[Dataset items]
^^^^^^^^

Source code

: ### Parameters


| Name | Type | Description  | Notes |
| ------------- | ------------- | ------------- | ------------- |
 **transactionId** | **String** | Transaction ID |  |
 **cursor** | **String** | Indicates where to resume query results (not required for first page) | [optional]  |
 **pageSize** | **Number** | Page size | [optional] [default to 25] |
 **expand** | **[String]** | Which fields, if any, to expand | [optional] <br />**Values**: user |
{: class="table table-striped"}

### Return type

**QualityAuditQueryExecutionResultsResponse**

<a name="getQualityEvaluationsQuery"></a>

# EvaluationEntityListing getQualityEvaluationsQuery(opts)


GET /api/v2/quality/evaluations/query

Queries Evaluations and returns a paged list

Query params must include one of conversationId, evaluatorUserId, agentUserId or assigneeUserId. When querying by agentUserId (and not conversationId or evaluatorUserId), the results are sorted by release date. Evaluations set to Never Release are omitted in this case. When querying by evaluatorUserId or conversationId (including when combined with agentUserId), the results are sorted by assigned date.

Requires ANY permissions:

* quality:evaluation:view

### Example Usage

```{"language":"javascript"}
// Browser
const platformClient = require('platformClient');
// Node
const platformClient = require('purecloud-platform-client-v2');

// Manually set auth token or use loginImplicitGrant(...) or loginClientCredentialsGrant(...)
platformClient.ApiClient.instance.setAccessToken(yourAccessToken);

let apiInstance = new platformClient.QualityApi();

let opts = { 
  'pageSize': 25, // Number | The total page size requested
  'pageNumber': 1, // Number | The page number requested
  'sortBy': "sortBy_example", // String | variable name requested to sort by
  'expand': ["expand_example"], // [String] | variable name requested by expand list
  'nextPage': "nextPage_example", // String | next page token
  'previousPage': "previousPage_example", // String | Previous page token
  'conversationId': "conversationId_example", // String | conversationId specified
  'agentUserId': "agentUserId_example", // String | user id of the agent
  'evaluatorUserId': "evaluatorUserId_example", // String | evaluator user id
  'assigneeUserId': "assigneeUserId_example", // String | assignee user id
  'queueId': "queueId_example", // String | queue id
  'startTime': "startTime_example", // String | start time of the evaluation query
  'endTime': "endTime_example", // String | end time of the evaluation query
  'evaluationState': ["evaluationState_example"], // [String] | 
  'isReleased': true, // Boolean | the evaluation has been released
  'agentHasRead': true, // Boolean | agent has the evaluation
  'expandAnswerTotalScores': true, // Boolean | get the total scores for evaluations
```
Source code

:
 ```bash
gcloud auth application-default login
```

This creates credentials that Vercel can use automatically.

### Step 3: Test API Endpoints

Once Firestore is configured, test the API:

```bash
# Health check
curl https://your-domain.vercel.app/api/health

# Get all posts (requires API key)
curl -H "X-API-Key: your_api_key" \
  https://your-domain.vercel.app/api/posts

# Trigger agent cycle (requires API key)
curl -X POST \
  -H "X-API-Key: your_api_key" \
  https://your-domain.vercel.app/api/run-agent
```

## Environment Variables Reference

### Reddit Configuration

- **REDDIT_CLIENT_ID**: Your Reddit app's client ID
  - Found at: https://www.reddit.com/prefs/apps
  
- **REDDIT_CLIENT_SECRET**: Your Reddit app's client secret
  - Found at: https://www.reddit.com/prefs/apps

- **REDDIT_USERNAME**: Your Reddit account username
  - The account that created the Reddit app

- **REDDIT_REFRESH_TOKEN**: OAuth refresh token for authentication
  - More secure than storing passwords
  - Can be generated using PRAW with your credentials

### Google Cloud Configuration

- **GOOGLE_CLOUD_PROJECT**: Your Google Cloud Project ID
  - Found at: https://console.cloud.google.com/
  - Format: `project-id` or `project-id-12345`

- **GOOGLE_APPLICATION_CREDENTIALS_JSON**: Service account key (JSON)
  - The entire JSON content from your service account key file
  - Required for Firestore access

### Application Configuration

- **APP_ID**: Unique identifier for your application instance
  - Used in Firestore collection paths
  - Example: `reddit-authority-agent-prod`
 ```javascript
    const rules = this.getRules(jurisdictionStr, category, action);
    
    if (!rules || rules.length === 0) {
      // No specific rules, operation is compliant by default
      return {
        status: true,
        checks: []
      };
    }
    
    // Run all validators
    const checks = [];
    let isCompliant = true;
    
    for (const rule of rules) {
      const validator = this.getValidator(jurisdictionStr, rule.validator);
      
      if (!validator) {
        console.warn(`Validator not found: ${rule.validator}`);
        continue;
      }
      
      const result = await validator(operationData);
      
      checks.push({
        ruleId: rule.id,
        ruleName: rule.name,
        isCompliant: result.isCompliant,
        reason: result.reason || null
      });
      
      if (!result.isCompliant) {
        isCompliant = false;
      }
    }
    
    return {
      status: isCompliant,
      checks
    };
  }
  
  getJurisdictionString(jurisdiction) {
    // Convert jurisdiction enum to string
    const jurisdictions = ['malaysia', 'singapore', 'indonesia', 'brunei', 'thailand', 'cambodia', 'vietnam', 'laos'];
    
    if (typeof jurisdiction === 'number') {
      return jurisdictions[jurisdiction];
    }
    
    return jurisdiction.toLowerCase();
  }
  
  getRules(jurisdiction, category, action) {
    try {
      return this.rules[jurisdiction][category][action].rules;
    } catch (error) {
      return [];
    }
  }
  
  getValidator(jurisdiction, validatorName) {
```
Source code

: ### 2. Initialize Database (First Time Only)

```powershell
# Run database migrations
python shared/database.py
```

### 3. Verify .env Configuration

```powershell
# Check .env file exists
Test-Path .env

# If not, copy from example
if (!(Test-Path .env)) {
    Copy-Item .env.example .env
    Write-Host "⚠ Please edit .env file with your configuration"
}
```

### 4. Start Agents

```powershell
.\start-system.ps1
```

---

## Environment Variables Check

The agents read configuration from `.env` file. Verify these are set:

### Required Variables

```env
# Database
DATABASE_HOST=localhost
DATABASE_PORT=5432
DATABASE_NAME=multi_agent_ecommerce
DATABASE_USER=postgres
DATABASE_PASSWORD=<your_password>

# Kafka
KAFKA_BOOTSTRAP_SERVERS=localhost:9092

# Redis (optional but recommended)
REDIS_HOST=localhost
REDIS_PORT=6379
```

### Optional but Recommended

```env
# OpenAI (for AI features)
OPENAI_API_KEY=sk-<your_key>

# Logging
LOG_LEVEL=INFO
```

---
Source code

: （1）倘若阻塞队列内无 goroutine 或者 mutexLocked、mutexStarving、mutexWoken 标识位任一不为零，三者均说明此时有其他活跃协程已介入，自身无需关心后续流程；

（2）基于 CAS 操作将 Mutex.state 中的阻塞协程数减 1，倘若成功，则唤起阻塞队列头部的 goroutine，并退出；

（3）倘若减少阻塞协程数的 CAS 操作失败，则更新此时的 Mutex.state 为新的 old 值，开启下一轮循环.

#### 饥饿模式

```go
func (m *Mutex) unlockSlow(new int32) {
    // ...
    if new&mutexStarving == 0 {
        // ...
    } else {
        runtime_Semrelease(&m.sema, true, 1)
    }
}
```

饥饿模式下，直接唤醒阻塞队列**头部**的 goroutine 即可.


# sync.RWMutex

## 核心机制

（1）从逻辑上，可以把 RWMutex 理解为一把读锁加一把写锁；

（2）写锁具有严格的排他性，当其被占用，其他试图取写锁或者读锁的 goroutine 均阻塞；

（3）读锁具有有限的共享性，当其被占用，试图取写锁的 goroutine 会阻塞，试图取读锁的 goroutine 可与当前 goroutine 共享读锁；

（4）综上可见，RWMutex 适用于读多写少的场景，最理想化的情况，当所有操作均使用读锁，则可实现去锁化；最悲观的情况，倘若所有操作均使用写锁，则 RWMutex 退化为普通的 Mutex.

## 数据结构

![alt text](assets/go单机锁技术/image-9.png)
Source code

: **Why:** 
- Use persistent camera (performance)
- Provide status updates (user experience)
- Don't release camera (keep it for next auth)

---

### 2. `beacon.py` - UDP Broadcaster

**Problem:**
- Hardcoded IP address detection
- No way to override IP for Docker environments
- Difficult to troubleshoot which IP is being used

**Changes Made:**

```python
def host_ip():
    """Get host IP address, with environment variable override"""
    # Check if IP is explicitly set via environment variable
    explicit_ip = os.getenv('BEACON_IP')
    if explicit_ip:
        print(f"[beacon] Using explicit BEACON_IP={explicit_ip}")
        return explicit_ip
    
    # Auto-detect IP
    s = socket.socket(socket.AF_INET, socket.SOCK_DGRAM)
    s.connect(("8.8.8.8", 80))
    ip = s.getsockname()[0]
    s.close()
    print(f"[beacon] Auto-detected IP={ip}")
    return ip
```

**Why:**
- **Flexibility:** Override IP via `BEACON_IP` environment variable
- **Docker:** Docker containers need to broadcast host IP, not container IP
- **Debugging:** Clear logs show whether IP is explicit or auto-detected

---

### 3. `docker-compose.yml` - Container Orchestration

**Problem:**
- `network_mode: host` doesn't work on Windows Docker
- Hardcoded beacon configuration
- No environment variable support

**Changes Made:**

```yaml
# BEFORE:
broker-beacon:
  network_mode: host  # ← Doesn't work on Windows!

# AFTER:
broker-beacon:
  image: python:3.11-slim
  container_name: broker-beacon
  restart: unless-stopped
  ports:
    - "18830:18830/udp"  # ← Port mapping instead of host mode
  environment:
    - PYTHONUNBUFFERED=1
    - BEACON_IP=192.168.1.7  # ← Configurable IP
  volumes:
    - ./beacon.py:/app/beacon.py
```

^^^^^^^^

List all lines from the entries that include the word "address".

- Hardcoded IP address detection
    """Get host IP address, with environment variable override"""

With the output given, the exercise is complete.